Calabrese shared: “What I’m hearing from clients and the general public is that, prior to COVID-19, many people took events for granted. If there was a concert or gig down the road that didn’t fit into an already busy calendar, there was always comfort in the fact that there would be another gig next week. That sentiment has changed greatly.
“Australians are social creatures. The loss of social interaction in 2020 has fuelled the desire to head out to events as soon as it is safe to do so. Once COVID-19 is under control, promoters will have the confidence to put on events again. My guess is that we will see a measured increase in the number of events being staged with an overall increase in participation for all types of events.”
From an insurance standpoint, however, Calabrese conceded that we are currently experiencing “the hardest market of the past 20 years” – the impact of which is being felt globally, principally due to significant losses that insurers and reinsurers alike have suffered in recent times, coupled with losses associated with the pandemic. Contingency insurance for events is no exception.
The national manager, whose team also looks after leisure businesses such as adventure parks, cited the difficulty in getting full coverage.
“Clients have had to look at changing their risk profile for the fact that there simply isn’t an appetite within the current insurance market for high-risk industries,” Calabrese told Insurance Business. “Insurers are either reducing capacity or exiting from particular industries and/or lines of insurance.
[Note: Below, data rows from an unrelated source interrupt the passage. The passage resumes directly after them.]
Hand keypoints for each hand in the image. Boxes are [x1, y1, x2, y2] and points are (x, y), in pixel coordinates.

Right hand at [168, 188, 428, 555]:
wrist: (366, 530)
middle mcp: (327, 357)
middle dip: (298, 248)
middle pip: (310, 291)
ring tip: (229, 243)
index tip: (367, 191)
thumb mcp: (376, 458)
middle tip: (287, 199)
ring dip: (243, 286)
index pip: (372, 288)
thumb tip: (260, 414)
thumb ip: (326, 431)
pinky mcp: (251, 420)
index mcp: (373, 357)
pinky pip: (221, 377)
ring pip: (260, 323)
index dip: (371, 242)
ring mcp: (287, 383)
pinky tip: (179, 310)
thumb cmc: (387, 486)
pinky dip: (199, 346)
“And that’s not just on primary lines; we are seeing the same on excess lines as well. Excess liability is becoming increasingly more expensive than it was 12 months ago, and we are seeing markets increase their minimum attachment points for high-risk industries. Whereby in the past we would see markets participate over a $10 million primary layer, insurers are now opting for $50 million minimums which can make it difficult when trying to complete a placement for, say, a mid-market adventure park.”
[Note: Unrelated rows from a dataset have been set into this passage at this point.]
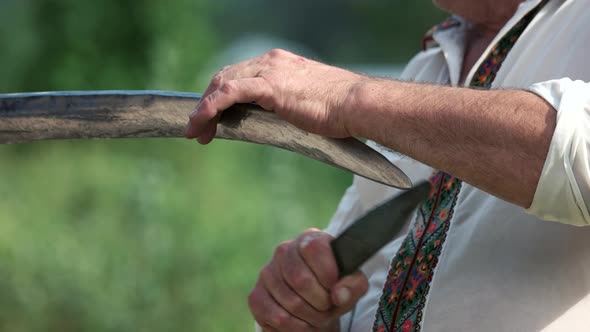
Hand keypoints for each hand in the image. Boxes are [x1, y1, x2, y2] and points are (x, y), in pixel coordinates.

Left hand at [185, 49, 366, 143]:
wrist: (357, 104)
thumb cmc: (340, 109)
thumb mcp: (306, 102)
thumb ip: (285, 105)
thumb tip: (274, 120)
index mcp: (279, 63)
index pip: (239, 75)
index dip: (219, 96)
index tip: (211, 119)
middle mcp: (270, 61)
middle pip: (225, 77)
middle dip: (206, 104)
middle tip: (199, 129)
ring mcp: (269, 71)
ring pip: (222, 83)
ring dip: (203, 109)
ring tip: (195, 131)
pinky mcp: (269, 86)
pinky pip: (229, 93)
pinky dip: (209, 108)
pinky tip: (201, 122)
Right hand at [248, 229, 368, 330]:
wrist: (313, 304)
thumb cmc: (333, 289)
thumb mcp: (351, 285)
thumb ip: (354, 285)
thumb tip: (338, 293)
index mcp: (309, 240)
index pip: (314, 248)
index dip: (328, 273)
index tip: (335, 287)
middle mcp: (284, 251)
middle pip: (301, 280)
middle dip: (321, 302)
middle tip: (327, 308)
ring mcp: (267, 273)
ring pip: (291, 302)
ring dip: (310, 318)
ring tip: (317, 316)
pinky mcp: (256, 296)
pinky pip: (277, 317)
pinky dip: (295, 327)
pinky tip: (301, 323)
As for the communicable disease extension in event cancellation policies, Calabrese stressed that it’s a broker’s responsibility to present all the options for additional coverage.
Referring to communicable disease in general, he explained: “It’s up to the insured at the time of placement whether they take on that risk themselves or they pay an additional premium to have that exclusion removed.
“In Australia, I would suggest that over the past 18-plus years I have seen less than 5% of event promoters elect to cover communicable disease. This is most likely for the fact that Australia has had relatively low exposure to pandemic risk and therefore promoters saw it as a nominal risk not worth insuring. The majority of event cancellation claims that we have seen in Australia relate to natural catastrophe, inclement weather, venue damage, and non-appearance of a principal artist.”
Naturally, the present pandemic has put communicable disease coverage under the spotlight, with more people now taking it into consideration when taking up insurance. COVID-19, as it stands, is now specifically excluded as it is currently a known risk.
So what’s on top of the agenda now?
When asked about his priorities for the year, Calabrese responded: “Continue to do what we did in 2020. As soon as COVID hit, Marsh got on the front foot and set up an online coronavirus risk hub, providing regular updates and advice to clients in order to get them through what was previously uncharted territory.”
The entertainment & leisure team, meanwhile, has been and continues to be busy assisting clients during this difficult period – whether that be through the expedited settlement of claims, negotiating pro-rata premium refunds during lockdown, and/or tailoring policies to better suit the changed risk profile of clients throughout the crisis. They have also been regularly updating the unit’s online advice library, specifically targeting the entertainment & leisure industry.
“So that was our main goal in 2020,” Calabrese told Insurance Business, “to provide advice to clients so that they are kept abreast of the risks of COVID-19, what they should be thinking about, and then working very closely with the insurance market in order to provide fair outcomes for all parties. We will continue to do more of the same in 2021 while helping our clients prepare for, hopefully, more positive times ahead.”